*SUPPLIED RECORDS:*

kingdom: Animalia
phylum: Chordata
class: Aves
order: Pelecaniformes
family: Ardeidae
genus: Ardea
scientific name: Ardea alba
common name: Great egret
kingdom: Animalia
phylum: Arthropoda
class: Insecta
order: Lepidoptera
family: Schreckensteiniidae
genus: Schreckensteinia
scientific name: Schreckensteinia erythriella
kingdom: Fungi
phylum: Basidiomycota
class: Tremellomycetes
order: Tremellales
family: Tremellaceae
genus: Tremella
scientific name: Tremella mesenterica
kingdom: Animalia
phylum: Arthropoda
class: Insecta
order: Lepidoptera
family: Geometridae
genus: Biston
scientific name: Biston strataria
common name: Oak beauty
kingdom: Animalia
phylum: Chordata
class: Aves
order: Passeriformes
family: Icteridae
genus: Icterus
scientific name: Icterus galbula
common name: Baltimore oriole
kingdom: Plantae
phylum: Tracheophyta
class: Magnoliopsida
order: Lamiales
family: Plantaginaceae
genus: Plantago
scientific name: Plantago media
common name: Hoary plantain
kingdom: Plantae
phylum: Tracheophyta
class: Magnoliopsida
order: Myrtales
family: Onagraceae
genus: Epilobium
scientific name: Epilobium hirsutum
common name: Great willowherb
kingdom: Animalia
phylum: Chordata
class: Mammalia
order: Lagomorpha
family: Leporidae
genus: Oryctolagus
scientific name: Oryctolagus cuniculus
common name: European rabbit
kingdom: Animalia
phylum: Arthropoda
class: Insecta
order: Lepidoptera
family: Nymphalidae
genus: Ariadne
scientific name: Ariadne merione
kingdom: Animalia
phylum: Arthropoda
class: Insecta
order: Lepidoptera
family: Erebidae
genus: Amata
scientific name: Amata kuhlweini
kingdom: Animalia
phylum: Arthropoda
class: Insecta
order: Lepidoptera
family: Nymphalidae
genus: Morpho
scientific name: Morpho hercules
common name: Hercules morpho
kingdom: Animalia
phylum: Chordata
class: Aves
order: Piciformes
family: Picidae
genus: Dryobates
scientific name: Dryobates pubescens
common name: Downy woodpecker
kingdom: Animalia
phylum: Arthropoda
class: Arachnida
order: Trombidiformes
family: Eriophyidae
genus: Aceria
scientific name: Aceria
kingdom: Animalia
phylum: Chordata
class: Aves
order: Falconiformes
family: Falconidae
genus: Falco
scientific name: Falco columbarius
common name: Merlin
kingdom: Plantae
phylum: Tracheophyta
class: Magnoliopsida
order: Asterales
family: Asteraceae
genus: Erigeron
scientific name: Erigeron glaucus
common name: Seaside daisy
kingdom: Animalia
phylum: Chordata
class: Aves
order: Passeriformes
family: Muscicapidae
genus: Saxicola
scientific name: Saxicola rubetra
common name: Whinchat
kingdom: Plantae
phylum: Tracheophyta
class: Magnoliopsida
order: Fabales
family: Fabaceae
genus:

*WHAT IS EXPECTED:*
Print every line of the data above without any change, keeping the original order.

*SOLUTION TO THE EXERCISE:*
kingdom: Animalia
phylum: Chordata
class: Aves
order: Pelecaniformes
family: Ardeidae
genus: Ardea
scientific name: Ardea alba
common name: Great egret
kingdom: Animalia
phylum: Arthropoda
class: Insecta
order: Lepidoptera
family: Schreckensteiniidae
genus: Schreckensteinia
scientific name: Schreckensteinia erythriella
kingdom: Fungi
phylum: Basidiomycota
class: Tremellomycetes
order: Tremellales
family: Tremellaceae
genus: Tremella
scientific name: Tremella mesenterica
kingdom: Animalia
phylum: Arthropoda
class: Insecta
order: Lepidoptera
family: Geometridae
genus: Biston
scientific name: Biston strataria
common name: Oak beauty
kingdom: Animalia
phylum: Chordata
class: Aves
order: Passeriformes
family: Icteridae
genus: Icterus
scientific name: Icterus galbula
common name: Baltimore oriole
kingdom: Plantae
phylum: Tracheophyta
class: Magnoliopsida
order: Lamiales
family: Plantaginaceae
genus: Plantago
scientific name: Plantago media
common name: Hoary plantain
kingdom: Plantae
phylum: Tracheophyta
class: Magnoliopsida
order: Myrtales
family: Onagraceae
genus: Epilobium
scientific name: Epilobium hirsutum
common name: Great willowherb
kingdom: Animalia
phylum: Chordata
class: Mammalia
order: Lagomorpha
family: Leporidae
genus: Oryctolagus
scientific name: Oryctolagus cuniculus
common name: European rabbit
kingdom: Animalia
phylum: Arthropoda
class: Insecta
order: Lepidoptera
family: Nymphalidae
genus: Ariadne
scientific name: Ariadne merione
kingdom: Animalia
phylum: Arthropoda
class: Insecta
order: Lepidoptera
family: Erebidae
genus: Amata
scientific name: Amata kuhlweini
kingdom: Animalia
phylum: Arthropoda
class: Insecta
order: Lepidoptera
family: Nymphalidae
genus: Morpho
scientific name: Morpho hercules
common name: Hercules morpho
kingdom: Animalia
phylum: Chordata
class: Aves
order: Piciformes
family: Picidae
genus: Dryobates
scientific name: Dryobates pubescens
common name: Downy woodpecker
kingdom: Animalia
phylum: Arthropoda
class: Arachnida
order: Trombidiformes
family: Eriophyidae
genus: Aceria
scientific name: Aceria
kingdom: Animalia
phylum: Chordata
class: Aves
order: Falconiformes
family: Falconidae
genus: Falco
scientific name: Falco columbarius
common name: Merlin
kingdom: Plantae
phylum: Tracheophyta
class: Magnoliopsida
order: Asterales
family: Asteraceae
genus: Erigeron
scientific name: Erigeron glaucus
common name: Seaside daisy
kingdom: Animalia
phylum: Chordata
class: Aves
order: Passeriformes
family: Muscicapidae
genus: Saxicola
scientific name: Saxicola rubetra
common name: Whinchat
kingdom: Plantae
phylum: Tracheophyta
class: Magnoliopsida
order: Fabales
family: Fabaceae
genus:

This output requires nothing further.